Davalı, dava konusu su kaynağının bulunduğu arazinin kendi mülkiyetinde olduğunu, su deposu ve su borularına herhangi bir müdahalesinin olmadığını belirterek davanın reddini savunmuştur.
Mahkemece, davanın reddine karar verilmiştir.
Hükmü, davacı vekili temyiz etmiştir.
Türk Medeni Kanununun 756. maddesine göre; kaynaklar, arazinin bütünleyici parçası olup, bunların mülkiyetinin ancak kaynadıkları arazinin mülkiyeti ile birlikte kazanılabileceği belirtilmiştir.
Gerçek kaynağın suyu bir akiferden gelir. Su çıkışı bir noktadan veya bir alandan olabilir. Bu alana kaynak alanı denir. Kaynak, yeraltı suyunun doğal olarak yeryüzüne çıkması halidir.
Kaynak suyu kendiliğinden kaynadığı arazinin hudutlarını aşacak debide ise ya da malikinin ihtiyaçlarını karşıladıktan sonra fazlası varsa genel su kabul edilir ve komşular yararlanabilir.
...
Uygulamada kaynak; "yeraltı suyunun üst düzeyinin yer yüzeyini kestiği yer" olarak tanımlanmaktadır. Yeraltı suyu doğal yoldan yeryüzüne çıkmamış, drenaj vs. yollarla çıkarılmış ise, kaynak olarak değil, drenaj veya kuyu vs. isimlerle anılır. Bu şekilde insan eliyle çıkarılan sular, yeraltı suyu olarak kabul edilir.
Yeraltı suları, kamu yararına ait sulardandır. Arza malik olmak, onun altındaki yeraltı sularına da malik olmak sonucunu doğurmaz (TMK.md.756/2).

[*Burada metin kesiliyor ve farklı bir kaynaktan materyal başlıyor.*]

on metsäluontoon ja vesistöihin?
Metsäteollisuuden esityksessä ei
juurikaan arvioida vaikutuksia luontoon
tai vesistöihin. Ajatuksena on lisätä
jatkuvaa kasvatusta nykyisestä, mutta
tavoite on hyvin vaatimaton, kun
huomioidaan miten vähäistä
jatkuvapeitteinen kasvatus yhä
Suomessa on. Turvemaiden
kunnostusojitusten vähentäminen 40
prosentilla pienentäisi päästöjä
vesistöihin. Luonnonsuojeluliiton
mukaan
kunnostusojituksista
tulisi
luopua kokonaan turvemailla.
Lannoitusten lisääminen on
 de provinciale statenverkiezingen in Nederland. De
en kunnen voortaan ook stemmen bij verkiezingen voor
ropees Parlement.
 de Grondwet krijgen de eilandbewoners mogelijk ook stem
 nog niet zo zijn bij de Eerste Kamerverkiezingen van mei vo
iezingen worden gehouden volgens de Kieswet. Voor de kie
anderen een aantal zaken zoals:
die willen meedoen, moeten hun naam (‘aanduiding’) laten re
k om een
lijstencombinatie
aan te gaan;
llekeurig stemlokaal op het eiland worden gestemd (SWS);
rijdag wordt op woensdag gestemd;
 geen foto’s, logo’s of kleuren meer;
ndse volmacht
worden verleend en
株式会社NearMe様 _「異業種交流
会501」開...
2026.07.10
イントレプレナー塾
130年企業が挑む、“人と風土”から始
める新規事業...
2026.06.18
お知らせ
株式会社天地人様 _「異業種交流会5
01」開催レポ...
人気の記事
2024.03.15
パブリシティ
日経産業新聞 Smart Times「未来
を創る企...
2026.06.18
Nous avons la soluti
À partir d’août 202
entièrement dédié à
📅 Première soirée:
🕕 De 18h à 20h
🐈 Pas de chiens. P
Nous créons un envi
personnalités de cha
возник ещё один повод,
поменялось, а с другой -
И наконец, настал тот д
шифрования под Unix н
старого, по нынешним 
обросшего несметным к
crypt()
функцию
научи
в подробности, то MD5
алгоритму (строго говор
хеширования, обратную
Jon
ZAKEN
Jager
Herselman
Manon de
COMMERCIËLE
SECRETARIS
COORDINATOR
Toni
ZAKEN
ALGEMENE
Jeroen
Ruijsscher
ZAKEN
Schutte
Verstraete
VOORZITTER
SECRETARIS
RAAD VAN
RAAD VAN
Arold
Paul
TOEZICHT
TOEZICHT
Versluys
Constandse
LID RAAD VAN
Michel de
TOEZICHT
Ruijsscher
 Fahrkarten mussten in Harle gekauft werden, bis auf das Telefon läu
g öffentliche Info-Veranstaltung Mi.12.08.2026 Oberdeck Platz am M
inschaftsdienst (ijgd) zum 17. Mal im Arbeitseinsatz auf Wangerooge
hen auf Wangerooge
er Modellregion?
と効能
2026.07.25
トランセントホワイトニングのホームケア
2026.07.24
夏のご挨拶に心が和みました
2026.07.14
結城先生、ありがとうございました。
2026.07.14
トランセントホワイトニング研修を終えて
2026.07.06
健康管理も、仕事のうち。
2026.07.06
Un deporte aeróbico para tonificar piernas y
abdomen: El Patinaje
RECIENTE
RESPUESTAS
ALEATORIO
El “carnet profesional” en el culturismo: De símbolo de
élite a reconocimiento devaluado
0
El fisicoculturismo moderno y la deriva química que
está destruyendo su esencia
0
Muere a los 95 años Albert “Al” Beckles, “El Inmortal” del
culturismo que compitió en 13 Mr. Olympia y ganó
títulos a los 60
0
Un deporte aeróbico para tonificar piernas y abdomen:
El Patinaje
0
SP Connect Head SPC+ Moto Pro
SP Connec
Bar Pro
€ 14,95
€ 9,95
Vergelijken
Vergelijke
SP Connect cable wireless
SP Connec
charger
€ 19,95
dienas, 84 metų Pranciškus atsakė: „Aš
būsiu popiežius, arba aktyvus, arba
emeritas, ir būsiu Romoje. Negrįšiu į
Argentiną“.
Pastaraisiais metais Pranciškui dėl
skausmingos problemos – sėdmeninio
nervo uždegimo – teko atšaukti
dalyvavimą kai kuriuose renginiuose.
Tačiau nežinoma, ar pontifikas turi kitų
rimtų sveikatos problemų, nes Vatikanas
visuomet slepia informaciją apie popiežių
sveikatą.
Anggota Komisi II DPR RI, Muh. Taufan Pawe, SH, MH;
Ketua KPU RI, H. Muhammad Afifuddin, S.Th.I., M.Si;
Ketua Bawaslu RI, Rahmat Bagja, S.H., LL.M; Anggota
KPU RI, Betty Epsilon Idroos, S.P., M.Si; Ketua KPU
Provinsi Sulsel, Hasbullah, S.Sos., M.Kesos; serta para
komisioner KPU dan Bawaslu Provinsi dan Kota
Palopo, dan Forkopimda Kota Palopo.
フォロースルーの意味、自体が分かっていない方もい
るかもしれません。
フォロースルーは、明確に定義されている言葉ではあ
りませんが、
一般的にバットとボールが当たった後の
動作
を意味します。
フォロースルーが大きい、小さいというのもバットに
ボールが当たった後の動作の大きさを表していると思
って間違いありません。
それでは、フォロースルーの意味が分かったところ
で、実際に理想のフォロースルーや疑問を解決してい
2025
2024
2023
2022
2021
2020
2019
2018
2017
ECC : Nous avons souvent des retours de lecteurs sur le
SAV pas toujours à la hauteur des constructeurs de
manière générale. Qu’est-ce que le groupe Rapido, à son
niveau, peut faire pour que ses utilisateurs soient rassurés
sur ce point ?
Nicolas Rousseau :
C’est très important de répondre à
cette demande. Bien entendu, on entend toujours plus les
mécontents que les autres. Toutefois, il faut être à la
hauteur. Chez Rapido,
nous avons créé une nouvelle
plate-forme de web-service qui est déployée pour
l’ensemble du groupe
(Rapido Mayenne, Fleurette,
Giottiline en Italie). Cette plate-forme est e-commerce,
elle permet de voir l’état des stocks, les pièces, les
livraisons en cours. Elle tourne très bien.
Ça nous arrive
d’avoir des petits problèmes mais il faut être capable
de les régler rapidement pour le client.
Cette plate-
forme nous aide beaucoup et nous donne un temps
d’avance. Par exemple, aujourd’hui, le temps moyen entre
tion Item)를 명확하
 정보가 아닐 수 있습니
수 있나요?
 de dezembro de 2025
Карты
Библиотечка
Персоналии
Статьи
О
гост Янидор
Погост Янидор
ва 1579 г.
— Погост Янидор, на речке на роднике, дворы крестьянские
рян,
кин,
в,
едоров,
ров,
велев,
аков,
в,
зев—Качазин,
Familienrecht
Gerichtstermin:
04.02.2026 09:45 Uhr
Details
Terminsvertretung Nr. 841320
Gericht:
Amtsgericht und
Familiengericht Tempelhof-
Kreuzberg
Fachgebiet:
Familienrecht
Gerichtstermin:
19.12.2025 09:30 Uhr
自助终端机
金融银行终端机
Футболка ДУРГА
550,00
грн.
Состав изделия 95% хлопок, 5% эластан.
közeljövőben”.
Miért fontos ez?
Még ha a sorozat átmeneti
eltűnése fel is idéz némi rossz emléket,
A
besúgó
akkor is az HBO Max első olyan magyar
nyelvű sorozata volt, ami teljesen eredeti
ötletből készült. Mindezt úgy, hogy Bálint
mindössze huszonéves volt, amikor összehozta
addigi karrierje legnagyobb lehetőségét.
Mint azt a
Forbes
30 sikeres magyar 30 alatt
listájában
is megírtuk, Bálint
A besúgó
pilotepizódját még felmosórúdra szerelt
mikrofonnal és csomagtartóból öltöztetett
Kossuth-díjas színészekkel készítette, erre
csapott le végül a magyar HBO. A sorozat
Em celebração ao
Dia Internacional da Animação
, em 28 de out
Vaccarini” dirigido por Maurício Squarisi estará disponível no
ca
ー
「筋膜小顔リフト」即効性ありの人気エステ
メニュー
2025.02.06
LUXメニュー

Arazisinde faydalı ihtiyaçları için yeter miktarda su bulunmayan veya bu suyu elde etmesi fahiş masrafı icabettiren bir kimsenin, komşu arazideki yeraltı suyundan istifade şartları 20"nci maddede sözü geçen tüzükte belirtilir (167 Sayılı Yeraltı Suları Kanunu 1-6. madde).
Yukarıda açıklanan ilkeler ışığında dava konusu olaya gelince; dava konusu su, davalıya ait tapulu taşınmaz içinden çıkmakla birlikte mevcut debisi ve öteden beri kullanım şekli itibariyle genel yeraltı kaynak suyu niteliğinde olduğu anlaşılmaktadır. Genel sulardan kadim ve öncelik hakkı nazara alınmak koşulu ile herkes ihtiyacı oranında yararlanabilir. Ancak davada tarafların suya olan ihtiyaçları ayrıntılı olarak tespit edilmemiş, yapılan keşiflerde suyun kullanım biçimi hususunda mahalli bilirkişi dinlenmemiştir.
Bu durumda suların en az olduğu dönemde mahallinde ziraatçi bilirkişi ve jeoloji mühendisinin bulunduğu bilirkişi heyetiyle keşif icra edilerek suyun kullanım biçimine ilişkin mahalli bilirkişiler dinlenmeli, davacının ve davalının suya ihtiyaç durumu ziraat bilirkişisine bilimsel verilere uygun olarak tespit ettirilmeli, davalının başka kaynaktan ihtiyacını karşılayıp karşılamadığı araştırılmalı, kadim ve öncelik hakları gözetilerek içme suyu ihtiyacından fazlasının bulunduğunun saptanması halinde bu sudan yararlanma şekil ve şartları belirlenmek suretiyle su rejimi oluşturulmalıdır. Değinilen bu yönler gözetilmeden eksik inceleme ve araştırma ile yazılı şekilde hüküm kurulması doğru görülmemiş, bu sebeple kararın bozulması gerekmiştir.
SONUÇ: Yukarıda açıklanan nedenlerle davacı vekilinin temyiz itirazlarının kabulü ile hükmün BOZULMASINA, peşin yatırılan harcın istek halinde yatırana iadesine, kararın tebliğinden itibaren 15 gün içinde karar düzeltme yolu açık olmak üzere, 26.09.2016 gününde oybirliği ile karar verildi.